Over the years, conversations with Bruce Harrington have yielded insights for Investment Advisor readers (and editors, for that matter) into areas as diverse as 529 college savings plans and retirement income planning. At MFS Investment Management, Harrington served as VP and director of product development and marketing; before then, he was a VP of retirement marketing at Putnam Investments. Now, Har- rington has a new gig as managing director of Cogent Research’s wealth management practice. He’s also supposed to think about the issues that matter to financial services distribution companies and the advisors they serve. We asked him to share some of those thoughts with us in a telephone interview conducted on July 30.
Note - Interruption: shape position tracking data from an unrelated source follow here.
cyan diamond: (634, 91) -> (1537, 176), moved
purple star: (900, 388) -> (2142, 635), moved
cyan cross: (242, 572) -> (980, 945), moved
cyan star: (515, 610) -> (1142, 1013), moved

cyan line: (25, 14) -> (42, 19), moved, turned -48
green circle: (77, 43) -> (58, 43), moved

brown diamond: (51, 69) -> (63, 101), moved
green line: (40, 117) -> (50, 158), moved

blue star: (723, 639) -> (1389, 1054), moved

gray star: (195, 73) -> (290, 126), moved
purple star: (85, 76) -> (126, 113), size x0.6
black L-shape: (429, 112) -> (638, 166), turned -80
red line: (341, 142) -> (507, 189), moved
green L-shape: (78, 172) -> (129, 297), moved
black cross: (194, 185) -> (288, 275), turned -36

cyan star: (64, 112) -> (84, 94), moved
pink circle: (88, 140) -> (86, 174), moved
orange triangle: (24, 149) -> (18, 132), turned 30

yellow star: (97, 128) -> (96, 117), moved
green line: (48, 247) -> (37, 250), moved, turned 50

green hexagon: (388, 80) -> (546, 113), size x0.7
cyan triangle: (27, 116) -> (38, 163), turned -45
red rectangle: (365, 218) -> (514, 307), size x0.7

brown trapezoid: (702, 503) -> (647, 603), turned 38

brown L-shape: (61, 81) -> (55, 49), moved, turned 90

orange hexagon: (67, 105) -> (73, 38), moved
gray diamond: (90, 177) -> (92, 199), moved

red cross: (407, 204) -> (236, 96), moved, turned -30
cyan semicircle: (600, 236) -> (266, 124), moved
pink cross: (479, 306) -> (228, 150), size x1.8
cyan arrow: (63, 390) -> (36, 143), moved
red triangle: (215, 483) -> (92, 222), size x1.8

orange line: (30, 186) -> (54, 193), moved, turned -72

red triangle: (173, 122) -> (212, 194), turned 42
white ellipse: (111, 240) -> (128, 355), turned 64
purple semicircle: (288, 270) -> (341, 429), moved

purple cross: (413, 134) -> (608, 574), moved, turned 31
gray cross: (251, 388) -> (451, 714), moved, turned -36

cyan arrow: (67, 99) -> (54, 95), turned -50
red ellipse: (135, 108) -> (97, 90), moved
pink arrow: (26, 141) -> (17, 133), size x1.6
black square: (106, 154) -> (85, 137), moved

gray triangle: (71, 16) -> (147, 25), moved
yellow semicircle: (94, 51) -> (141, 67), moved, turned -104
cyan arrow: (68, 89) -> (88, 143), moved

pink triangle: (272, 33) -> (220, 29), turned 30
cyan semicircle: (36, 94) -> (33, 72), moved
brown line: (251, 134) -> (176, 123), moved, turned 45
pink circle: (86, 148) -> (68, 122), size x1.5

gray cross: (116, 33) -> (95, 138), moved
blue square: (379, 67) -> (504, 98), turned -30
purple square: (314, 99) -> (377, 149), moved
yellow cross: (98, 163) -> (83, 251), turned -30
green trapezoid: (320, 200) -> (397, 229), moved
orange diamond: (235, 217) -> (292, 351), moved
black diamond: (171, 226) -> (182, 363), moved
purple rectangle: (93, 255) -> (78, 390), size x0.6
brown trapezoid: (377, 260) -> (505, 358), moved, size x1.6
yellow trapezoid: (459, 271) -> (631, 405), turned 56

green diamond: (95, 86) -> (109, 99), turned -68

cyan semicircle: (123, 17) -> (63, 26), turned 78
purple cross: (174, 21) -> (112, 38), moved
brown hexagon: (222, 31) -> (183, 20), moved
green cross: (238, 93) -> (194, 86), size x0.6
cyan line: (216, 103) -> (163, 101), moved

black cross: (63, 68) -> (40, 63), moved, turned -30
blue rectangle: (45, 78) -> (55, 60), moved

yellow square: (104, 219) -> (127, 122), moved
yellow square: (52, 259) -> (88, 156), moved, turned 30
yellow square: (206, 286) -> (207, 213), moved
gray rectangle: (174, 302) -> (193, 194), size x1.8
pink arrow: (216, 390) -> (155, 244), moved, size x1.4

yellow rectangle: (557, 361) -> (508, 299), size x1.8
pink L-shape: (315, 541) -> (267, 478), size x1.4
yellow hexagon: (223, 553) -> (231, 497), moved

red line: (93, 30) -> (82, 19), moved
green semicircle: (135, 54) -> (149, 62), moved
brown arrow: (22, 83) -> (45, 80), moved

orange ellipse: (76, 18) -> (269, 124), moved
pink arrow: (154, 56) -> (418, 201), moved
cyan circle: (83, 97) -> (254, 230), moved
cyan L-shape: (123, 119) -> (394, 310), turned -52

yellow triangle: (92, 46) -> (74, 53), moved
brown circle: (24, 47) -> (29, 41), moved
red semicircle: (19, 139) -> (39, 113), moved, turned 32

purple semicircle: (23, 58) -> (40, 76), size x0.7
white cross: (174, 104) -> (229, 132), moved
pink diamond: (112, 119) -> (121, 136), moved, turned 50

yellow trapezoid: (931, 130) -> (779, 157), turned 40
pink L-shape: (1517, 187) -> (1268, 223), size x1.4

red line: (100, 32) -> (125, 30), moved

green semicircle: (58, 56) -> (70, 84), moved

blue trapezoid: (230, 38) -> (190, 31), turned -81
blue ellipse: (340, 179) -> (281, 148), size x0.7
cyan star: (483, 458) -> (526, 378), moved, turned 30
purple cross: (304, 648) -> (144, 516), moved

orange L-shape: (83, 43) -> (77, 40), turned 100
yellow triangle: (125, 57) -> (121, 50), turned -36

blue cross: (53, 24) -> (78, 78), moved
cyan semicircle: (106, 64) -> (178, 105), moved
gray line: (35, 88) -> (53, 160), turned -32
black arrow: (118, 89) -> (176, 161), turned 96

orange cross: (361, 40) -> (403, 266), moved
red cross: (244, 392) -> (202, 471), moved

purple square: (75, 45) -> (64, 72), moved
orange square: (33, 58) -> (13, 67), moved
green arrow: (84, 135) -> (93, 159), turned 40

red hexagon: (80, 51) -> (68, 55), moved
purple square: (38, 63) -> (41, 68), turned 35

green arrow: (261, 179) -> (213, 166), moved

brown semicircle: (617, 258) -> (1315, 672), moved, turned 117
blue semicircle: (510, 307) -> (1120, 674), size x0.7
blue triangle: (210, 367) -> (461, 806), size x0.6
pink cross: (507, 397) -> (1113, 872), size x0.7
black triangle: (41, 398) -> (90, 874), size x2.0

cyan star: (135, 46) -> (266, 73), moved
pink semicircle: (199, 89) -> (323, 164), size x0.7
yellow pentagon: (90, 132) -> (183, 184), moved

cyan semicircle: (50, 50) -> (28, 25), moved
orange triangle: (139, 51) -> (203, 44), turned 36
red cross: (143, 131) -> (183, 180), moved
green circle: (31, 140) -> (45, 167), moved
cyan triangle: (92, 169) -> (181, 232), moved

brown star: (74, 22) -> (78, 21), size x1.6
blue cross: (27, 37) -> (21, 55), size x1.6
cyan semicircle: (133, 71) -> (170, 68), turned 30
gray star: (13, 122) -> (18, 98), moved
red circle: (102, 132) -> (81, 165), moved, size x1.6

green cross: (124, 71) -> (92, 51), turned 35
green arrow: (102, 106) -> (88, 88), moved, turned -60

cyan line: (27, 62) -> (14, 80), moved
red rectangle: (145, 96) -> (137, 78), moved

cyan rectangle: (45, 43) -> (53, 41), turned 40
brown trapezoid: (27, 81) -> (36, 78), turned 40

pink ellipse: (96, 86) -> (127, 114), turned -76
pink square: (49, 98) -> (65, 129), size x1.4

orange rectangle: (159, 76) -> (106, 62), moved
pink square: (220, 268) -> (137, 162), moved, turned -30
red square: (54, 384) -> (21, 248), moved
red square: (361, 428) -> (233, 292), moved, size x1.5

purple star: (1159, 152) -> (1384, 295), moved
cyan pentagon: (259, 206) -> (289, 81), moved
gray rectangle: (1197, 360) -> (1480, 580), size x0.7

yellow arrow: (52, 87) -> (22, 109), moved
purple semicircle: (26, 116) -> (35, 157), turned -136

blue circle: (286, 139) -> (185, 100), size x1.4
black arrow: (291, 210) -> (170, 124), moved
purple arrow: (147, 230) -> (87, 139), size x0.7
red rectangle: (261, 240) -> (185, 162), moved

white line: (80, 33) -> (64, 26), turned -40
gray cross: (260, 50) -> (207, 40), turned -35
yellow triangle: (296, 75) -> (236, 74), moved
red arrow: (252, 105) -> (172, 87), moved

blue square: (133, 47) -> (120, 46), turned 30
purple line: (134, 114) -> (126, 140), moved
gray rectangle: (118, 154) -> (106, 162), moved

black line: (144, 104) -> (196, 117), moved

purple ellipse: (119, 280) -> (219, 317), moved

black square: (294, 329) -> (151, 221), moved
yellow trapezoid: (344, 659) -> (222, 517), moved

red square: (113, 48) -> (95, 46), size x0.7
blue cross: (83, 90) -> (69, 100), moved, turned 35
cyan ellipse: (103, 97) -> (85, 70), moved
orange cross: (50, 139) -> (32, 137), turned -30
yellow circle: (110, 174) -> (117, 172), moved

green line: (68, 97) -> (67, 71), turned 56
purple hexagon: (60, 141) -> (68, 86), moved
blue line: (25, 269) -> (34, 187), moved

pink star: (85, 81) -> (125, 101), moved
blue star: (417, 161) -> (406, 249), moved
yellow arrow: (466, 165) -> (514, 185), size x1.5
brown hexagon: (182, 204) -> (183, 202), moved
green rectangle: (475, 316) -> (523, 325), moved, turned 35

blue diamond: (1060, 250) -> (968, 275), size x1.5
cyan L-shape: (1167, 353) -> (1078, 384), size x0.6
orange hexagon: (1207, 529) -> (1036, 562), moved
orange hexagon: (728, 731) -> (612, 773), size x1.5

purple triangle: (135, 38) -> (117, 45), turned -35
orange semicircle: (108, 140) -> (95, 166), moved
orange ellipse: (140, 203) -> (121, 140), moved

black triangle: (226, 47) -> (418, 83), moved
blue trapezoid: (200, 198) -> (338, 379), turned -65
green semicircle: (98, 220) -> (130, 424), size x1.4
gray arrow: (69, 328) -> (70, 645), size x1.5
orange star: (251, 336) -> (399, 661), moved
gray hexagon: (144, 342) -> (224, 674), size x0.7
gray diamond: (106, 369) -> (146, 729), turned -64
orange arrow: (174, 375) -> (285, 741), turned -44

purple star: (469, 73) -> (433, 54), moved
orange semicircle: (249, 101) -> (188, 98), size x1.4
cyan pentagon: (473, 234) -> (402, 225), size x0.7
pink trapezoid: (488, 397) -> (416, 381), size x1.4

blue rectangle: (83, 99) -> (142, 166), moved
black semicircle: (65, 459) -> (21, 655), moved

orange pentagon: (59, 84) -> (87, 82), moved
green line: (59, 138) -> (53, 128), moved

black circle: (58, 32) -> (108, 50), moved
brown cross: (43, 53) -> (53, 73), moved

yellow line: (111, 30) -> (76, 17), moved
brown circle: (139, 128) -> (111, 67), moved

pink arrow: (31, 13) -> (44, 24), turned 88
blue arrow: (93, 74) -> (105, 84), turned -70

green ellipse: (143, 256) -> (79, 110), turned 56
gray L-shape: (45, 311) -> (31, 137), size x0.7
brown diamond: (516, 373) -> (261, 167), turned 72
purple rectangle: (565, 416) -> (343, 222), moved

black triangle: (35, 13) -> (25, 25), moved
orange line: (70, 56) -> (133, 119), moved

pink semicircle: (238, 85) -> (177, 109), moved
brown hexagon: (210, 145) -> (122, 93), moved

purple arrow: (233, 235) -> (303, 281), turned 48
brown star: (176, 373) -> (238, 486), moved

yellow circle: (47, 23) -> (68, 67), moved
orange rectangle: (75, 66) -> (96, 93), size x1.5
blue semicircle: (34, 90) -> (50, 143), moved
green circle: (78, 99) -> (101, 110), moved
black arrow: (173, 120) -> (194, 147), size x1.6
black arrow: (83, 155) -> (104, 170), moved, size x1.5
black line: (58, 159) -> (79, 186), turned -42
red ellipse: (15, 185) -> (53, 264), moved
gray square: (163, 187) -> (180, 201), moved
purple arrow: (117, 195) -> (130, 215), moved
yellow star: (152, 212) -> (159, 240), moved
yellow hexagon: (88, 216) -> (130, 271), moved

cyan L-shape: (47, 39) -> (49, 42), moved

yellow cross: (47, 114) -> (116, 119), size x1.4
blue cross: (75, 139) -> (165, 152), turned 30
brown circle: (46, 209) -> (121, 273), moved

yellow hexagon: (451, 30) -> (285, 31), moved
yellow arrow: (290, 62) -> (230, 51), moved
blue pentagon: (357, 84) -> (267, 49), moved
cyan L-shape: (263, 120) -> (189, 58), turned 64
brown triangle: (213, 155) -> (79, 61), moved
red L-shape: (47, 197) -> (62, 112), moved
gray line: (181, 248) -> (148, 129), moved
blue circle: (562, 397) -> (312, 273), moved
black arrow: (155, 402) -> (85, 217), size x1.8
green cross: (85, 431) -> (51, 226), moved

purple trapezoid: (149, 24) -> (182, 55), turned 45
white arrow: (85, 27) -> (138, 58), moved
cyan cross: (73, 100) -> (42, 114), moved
So, give me some details about your new position.
We’re in Cambridge [Massachusetts], I started July 23, and I’m going to be heading up the financial services practice. Cogent has been around for 10 or 11 years as a research firm mostly focused on the health and consumer products side; they’ve decided to diversify their business into financial services arena. My partner in crime will be Tony Ferrara, who heads up a custom consulting practice–meaning he only does engagements for specific clients. My side of the business will focus more on “syndicated” or prepackaged research reports.
What is “syndicated” research
Typically it means you’re writing a fairly detailed research report that you’re selling to many people, but you’re also providing one-on-one consulting to the people who buy the package. So, for example, a few months ago, a Cogent report came out called Investor Brandscape that was a combination of primary interviews with about 4,000 high-net-worth investors, and some detailed information about the brands of mutual fund companies that they bought, and about their loyalty to those fund companies. It was a fairly unique effort to see how “brand” interplays in the mutual fund space. If you think about Coke and Pepsi or Cheer and Tide, they certainly have a very good grasp on brand and how that impacts everything. But in the mutual fund space it’s a new phenomenon to understand what [brand] means.
By financial services companies, do you just mean mutual fund companies?
No, also distribution companies like Merrill Lynch and Smith Barney, insurance companies like SunLife or The Hartford. The interesting thing–and this goes to your question as to why I came here–I’ve been in the mutual fund business building new products and businesses for 20 years. I’ve been reading this research that whole time. I always struggled with the research: It was interesting data, but I then had to take that data and synthesize business solutions, new opportunities–I had to try to figure out how I could use it to make money for my firm. Now I want to bottle that same exercise in this business.
You’ve been a consumer of this kind of research yourself for all those years, but now you’re on the other side?
That’s a good way to look at it.
So, are financial services companies–those kinds of firms you mentioned– good users of research?
There’s a wide spectrum. There are some people who buy the research because they want to be informed about what’s going on. Then there are other people who use the research to change business strategy or the way they’re perceived in the marketplace.
I’ll give you an example. I can’t say the name of the company, but I was visiting a client last week. They’ve very much integrated the idea of brand and loyalty into all their marketing, and are driving a sales strategy based on the results of how their brand plays in the marketplace compared to their major competitors.
That’s a case where research has changed behavior.